### What you have to do
Every line below that has "прописима" in it should be copied.

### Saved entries
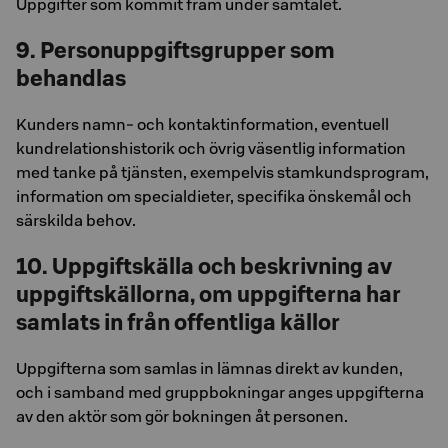
Uppgifter som kommit fram under samtalet.
9. Personuppgiftsgrupper som
behandlas
Kunders namn- och kontaktinformation, eventuell
kundrelationshistorik och övrig väsentlig information
med tanke på tjänsten, exempelvis stamkundsprogram,
information om specialdieter, specifika önskemål och
särskilda behov.
10. Uppgiftskälla och beskrivning av
uppgiftskällorna, om uppgifterna har
samlats in från offentliga källor
Uppgifterna som samlas in lämnas direkt av kunden,
och i samband med gruppbokningar anges uppgifterna
av den aktör som gör bokningen åt personen.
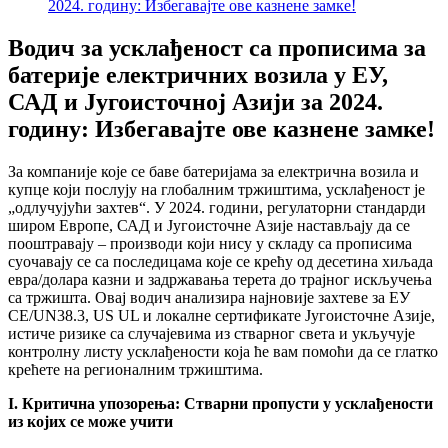
2024. годину: Избегавајте ове казнене замке!
Водич за усклађеност са прописима за
батерије електричних возила у ЕУ,
САД и Југоисточној Азији за 2024.
годину: Избегавајте ове казнене замке!
За компаније које се баве батеријама за електрична возила и
купце који послују на глобалним тржиштима, усклађеност је
„одлучујући захтев“. У 2024. години, регулаторни стандарди
широм Европе, САД и Југоисточне Азије настављају да се
пооштравају – производи који нису у складу са прописима
суочавају се са последицама које се крећу од десетина хиљада
евра/долара казни и задржавања терета до трајног искључења
са тржишта. Овај водич анализира најновије захтеве за ЕУ ​​
CE/UN38.3, US UL и локалне сертификате Југоисточне Азије,
истиче ризике са случајевима из стварног света и укључује
контролну листу усклађености која ће вам помоћи да се глатко
крећете на регионалним тржиштима.
I. Критична упозорења: Стварни пропусти у усклађености
из којих се може учити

### Reply
Водич за усклађеност са прописима за
пооштравају – производи који нису у складу са прописима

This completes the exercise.